» EXERCISE BRIEF
Where a line in the records below contains the string "linecap", tally it; give only the final number.

(Stored data)
━━━━━━━━

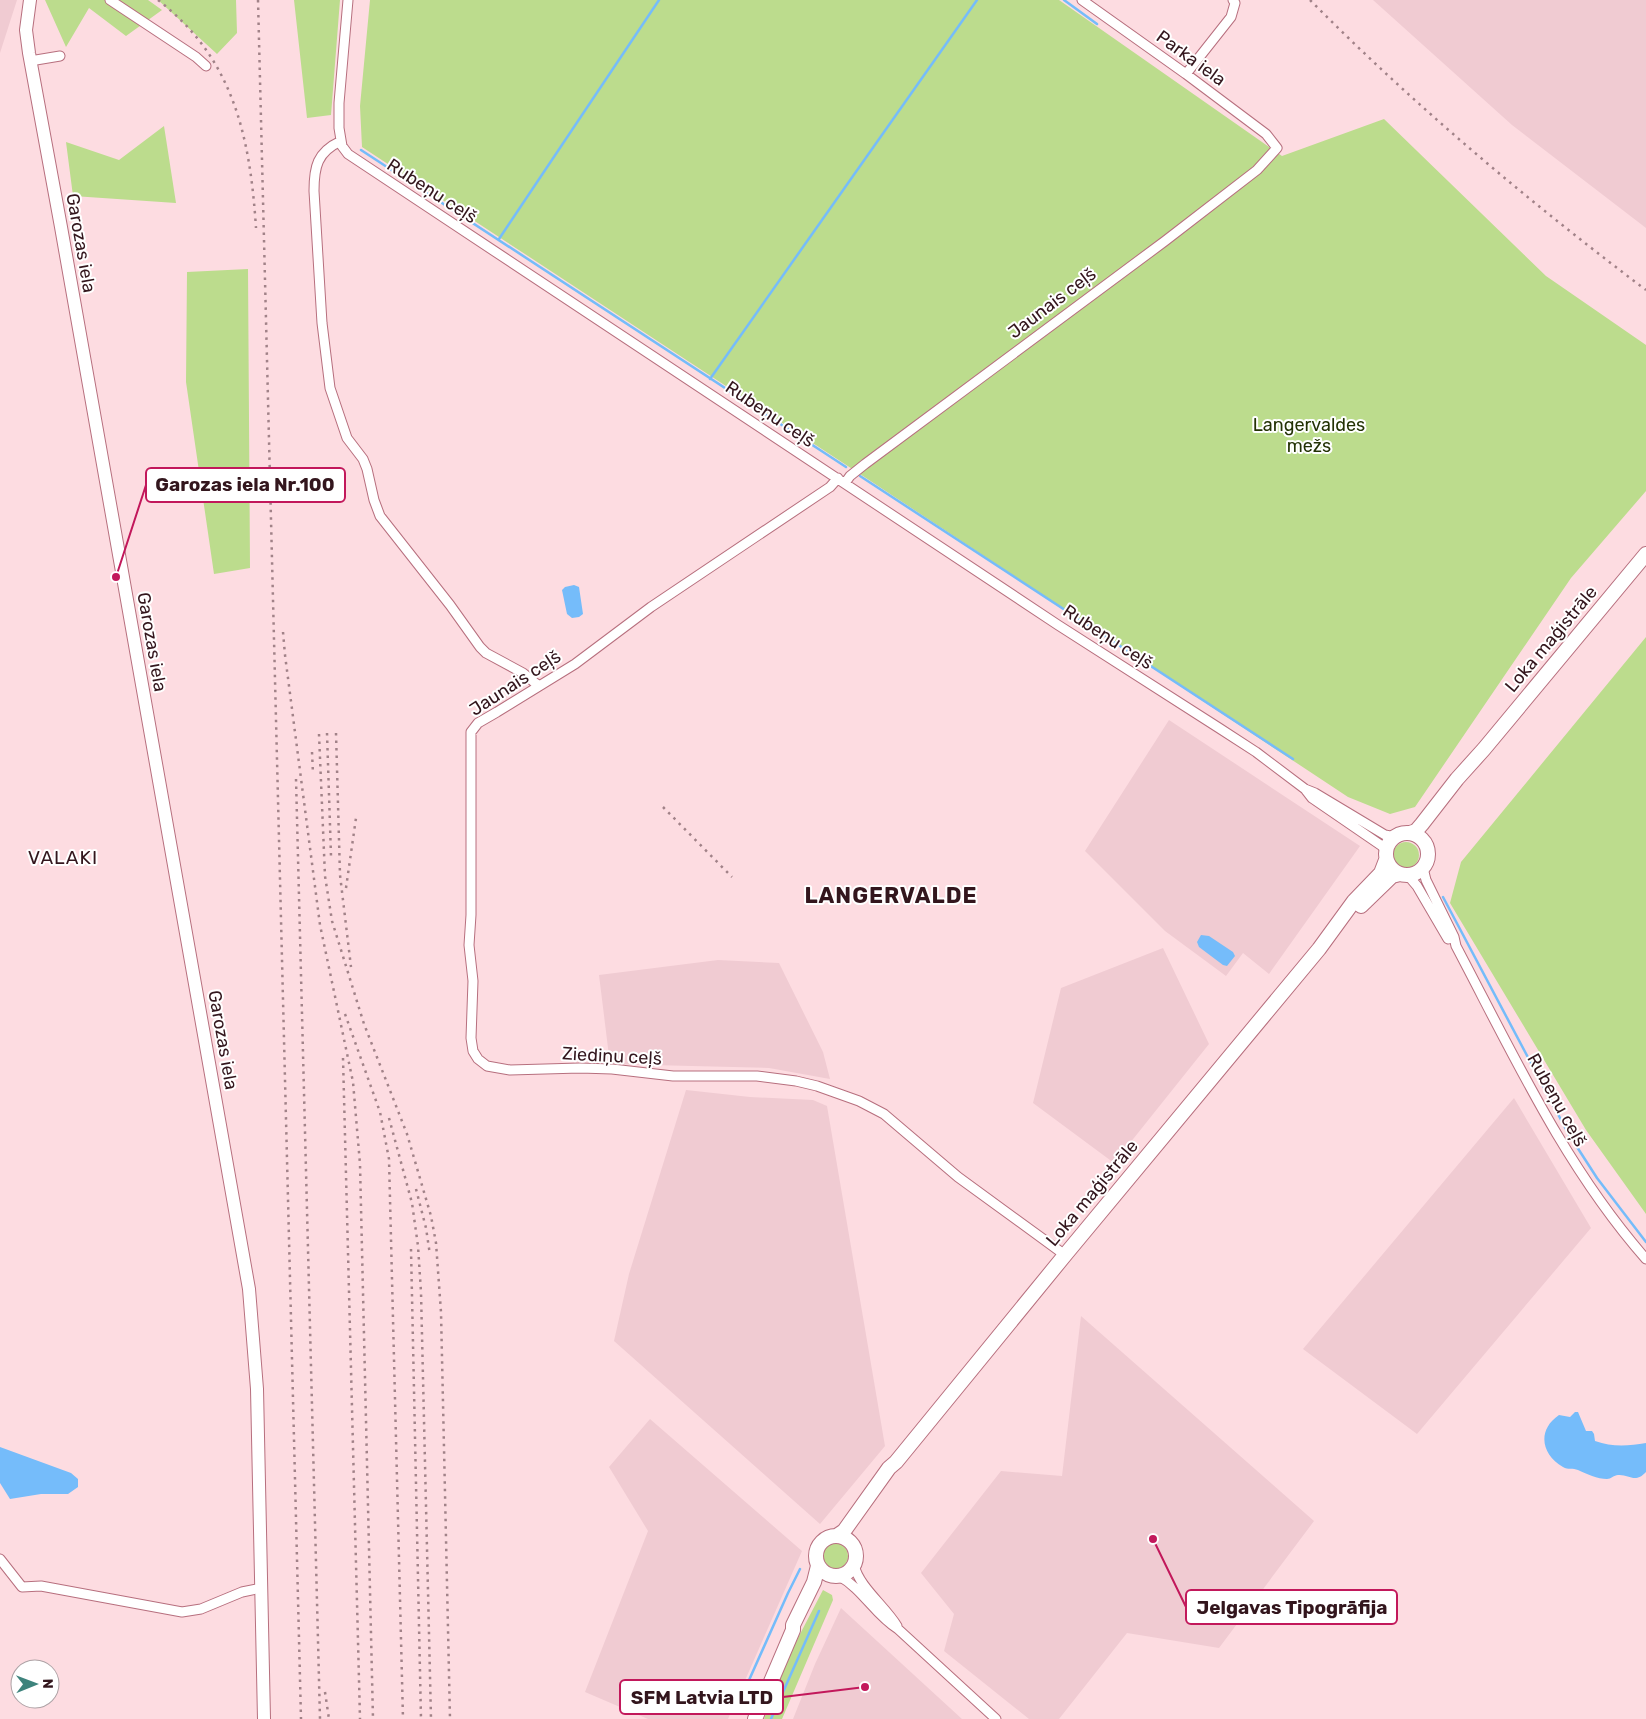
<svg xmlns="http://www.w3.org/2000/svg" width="1646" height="1719" font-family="Rubik,sans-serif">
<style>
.built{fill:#f0cbd2}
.green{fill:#bcdc8d}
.water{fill:#75bcfa}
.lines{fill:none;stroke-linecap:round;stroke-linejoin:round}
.stream{stroke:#75bcfa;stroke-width:2.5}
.street-casing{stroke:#b76f7e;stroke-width:11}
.secondary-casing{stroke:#b76f7e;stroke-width:14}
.primary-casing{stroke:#b76f7e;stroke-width:16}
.street{stroke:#fff;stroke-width:9}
.secondary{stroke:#fff;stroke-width:12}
.primary{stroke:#fff;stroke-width:14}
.rail{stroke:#a18288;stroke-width:2.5;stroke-dasharray:2.5 5;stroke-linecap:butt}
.labels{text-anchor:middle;stroke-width:4;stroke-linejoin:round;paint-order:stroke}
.street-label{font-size:18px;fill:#33161d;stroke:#fff}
.park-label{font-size:18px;fill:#233204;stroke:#fff}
.neighbourhood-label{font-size:19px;letter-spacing:1px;fill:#33161d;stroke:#fff}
.district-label{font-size:22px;font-weight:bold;letter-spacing:1px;fill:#33161d;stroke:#fff}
.leader{fill:none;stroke:#c2185b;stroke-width:2}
.callout-dot{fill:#c2185b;stroke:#fff;stroke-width:2}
.callout{fill:#fff;stroke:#c2185b;stroke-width:2}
.callout-label{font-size:19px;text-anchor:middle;font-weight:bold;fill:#33161d}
</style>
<rect width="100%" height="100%" fill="#fddce1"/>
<!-- built -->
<path class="built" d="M0,0H17L0,53Z
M1373,0H1646V228L1512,125Z
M1169,720L1360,846L1269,974L1243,953L1226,976L1165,931L1085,851Z
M1163,948L1209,1044L1114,1163L1033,1103L1061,988Z
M718,960L779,963L823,1052L830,1079L769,1068L610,1064L599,975Z
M686,1090L750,1097L813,1100L827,1106L885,1446L820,1524L614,1341L629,1274Z
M1514,1098L1591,1228L1417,1434L1303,1349Z
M1081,1316L1314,1521L1219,1648L1127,1633L1059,1719H1029L944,1651L954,1614L921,1573L1001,1471L1062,1476Z
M650,1419L802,1551L728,1719H648L585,1692L648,1531L609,1467Z
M841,1608L962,1719H793L815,1664Z"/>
<!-- green -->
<path class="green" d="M45,0H148L162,10L126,36L89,8L66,47Z
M158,0H236L237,33L217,54Z
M294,0H340L331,115L307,118Z
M370,0H1059L1282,156L1384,119L1546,276L1646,345V491L1571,578L1415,807L1390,814L1348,797L863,476L362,147L360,106Z
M164,126L176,203L73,196L66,142L119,160Z
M248,269L250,568L214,574L186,382L187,272Z
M1646,637V1214L1586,1130L1450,903L1461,862Z
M1393 855a13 13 0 1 1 26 0a13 13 0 1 1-26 0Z
M822 1556a13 13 0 1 1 26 0a13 13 0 1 1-26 0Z
M823,1590L832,1595L833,1600L782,1719H764L788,1657Z"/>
<!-- water -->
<path class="water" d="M574,585L579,587L583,614L579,617L572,618L567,614L562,590L565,587Z
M1201,935L1209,936L1233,952L1235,956L1227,966L1223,965L1199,947L1197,942Z
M1575,1412H1578L1586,1431H1592L1594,1434L1595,1441C1612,1447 1628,1446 1646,1443V1472C1635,1484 1629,1474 1618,1475C1614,1475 1611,1479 1607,1479C1598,1479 1586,1474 1578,1470C1573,1468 1568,1470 1563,1467C1541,1454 1537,1430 1559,1415L1570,1417Z
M0,1447L71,1473L78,1479V1487L68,1494H41L10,1499L0,1483Z"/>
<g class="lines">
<!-- stream -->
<path class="stream" d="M1064,0L1097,24
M361,150L846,467
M499,239L659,0
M710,379L977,0
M860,476L1293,759
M1443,897L1568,1133L1597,1178L1646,1242
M737,1707L788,1593L800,1569
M771,1719L819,1611"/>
<!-- street casing -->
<g class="street-casing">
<path id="street" d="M110,0L196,57L206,66
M348,0L339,103V128L342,146L348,154L1058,625L1219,728L1256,752L1305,789L1315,793L1385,835L1395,837
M30,61L60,56
M1186,74L1231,17L1235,3L1233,0
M341,141C317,152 314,167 314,191L322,323L330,388L347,438L363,459L367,469L374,500L380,516L450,605L480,647L486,653L523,673L539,686
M838,478L830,487L651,607L575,664L497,712L478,723L471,732V915L469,945L473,981L471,1038L473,1051L478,1059L487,1066L510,1070L580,1068L612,1069L673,1076H757L796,1081L817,1086L859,1101L884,1114L958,1177L1065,1255
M845,483L850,476L865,464L1165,241L1257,170L1277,148L1266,134L1186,74L1082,0
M1305,789L1312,798L1382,846L1386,850
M1423,868L1426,880L1454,937L1456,946C1513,1054 1565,1167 1646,1259
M1405,875L1411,879L1417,886L1448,939
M0,1559L22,1587L41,1586L182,1612L201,1609L242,1592L261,1588
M854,1565C859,1587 885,1606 897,1626
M839,1576C863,1589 875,1615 898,1629L996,1719"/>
</g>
<!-- secondary casing -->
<g class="secondary-casing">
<path id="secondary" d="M30,0L26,30L29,53L61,227L249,1289L257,1389L264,1719"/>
</g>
<!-- primary casing -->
<g class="primary-casing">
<path id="primary" d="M1386 854a21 21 0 1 1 42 0a21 21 0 1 1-42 0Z
M1410,833L1416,831L1422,824L1457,779L1484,749L1646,554
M1361,906L1392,876L1400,874
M838,1535L844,1531L889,1468L896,1462L1065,1255L1319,949L1354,901L1381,873L1386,860
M816 1556a20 20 0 1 1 40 0a20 20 0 1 1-40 0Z
M755,1719L793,1630V1625L814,1582L818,1566"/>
</g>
<!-- street -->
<use href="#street" class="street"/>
<!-- secondary -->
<use href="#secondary" class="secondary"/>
<!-- primary -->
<use href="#primary" class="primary"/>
<!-- rail -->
<path class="rail" d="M158,0C234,59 250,137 256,228
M258,0L301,1719
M1310,0C1414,105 1528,201 1646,290
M283,632L285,655L320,925L353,1082L360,1164L373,1719
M327,733L331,856
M336,733L340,875L351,967
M319,734L325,876L332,921L364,1024L407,1134L431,1216L436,1243L441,1312L450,1719
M312,752L313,774
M296,779L320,1719
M663,807L732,877
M346,888L356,818
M345,1014L380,1112L389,1159L403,1719
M343,1058L360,1719
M389,1118L412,1203L418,1246L421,1292L431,1719
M416,1189L426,1228L430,1255
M411,1249L421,1719
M325,1692L329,1719"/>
</g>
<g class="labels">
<!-- street labels -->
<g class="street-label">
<text transform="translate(1191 58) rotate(36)" y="6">Parka iela</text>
<text transform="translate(432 191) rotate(33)" y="6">Rubeņu ceļš</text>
<text transform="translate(81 243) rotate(80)" y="6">Garozas iela</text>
<text transform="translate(1052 303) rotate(-37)" y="6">Jaunais ceļš</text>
<text transform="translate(770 414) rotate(34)" y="6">Rubeņu ceļš</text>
<text transform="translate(1108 637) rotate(33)" y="6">Rubeņu ceļš</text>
<text transform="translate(1551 639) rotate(-50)" y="6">Loka maģistrāle</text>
<text transform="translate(152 642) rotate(80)" y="6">Garozas iela</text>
<text transform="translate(515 683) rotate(-33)" y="6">Jaunais ceļš</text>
<text transform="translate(223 1040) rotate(80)" y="6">Garozas iela</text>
<text transform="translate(612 1056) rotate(3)" y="6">Ziediņu ceļš</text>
<text transform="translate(1557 1100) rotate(61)" y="6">Rubeņu ceļš</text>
<text transform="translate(1092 1193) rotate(-50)" y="6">Loka maģistrāle</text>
</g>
<!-- park labels -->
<g class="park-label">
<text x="1309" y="431">Langervaldes<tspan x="1309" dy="21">mežs</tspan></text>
</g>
<!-- neighbourhood labels -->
<g class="neighbourhood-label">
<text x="63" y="864">VALAKI</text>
</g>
<!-- district labels -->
<g class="district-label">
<text x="891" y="903">LANGERVALDE</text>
</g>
</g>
<!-- callouts -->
<path class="leader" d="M116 577L146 485M1153 1539L1186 1607M865 1687L783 1697"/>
<g class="callout-dot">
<circle cx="116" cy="577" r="5"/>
<circle cx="1153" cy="1539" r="5"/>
<circle cx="865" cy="1687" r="5"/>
</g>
<g class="callout">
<rect x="146" y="468" width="199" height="34" rx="5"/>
<rect x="1186" y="1590" width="211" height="34" rx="5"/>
<rect x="620" y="1680" width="163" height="34" rx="5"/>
</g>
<g class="callout-label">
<text x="245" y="491">Garozas iela Nr.100</text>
<text x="1292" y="1614">Jelgavas Tipogrāfija</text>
<text x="702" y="1704">SFM Latvia LTD</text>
</g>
<!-- north arrow -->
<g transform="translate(35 1684) rotate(89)"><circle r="24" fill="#ffffff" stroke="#ada2a5"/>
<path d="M0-4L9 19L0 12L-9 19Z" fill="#3d837c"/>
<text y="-8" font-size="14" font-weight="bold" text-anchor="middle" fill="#33161d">N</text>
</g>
</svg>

━━━━━━━━

» RESPONSE TO THE EXERCISE
2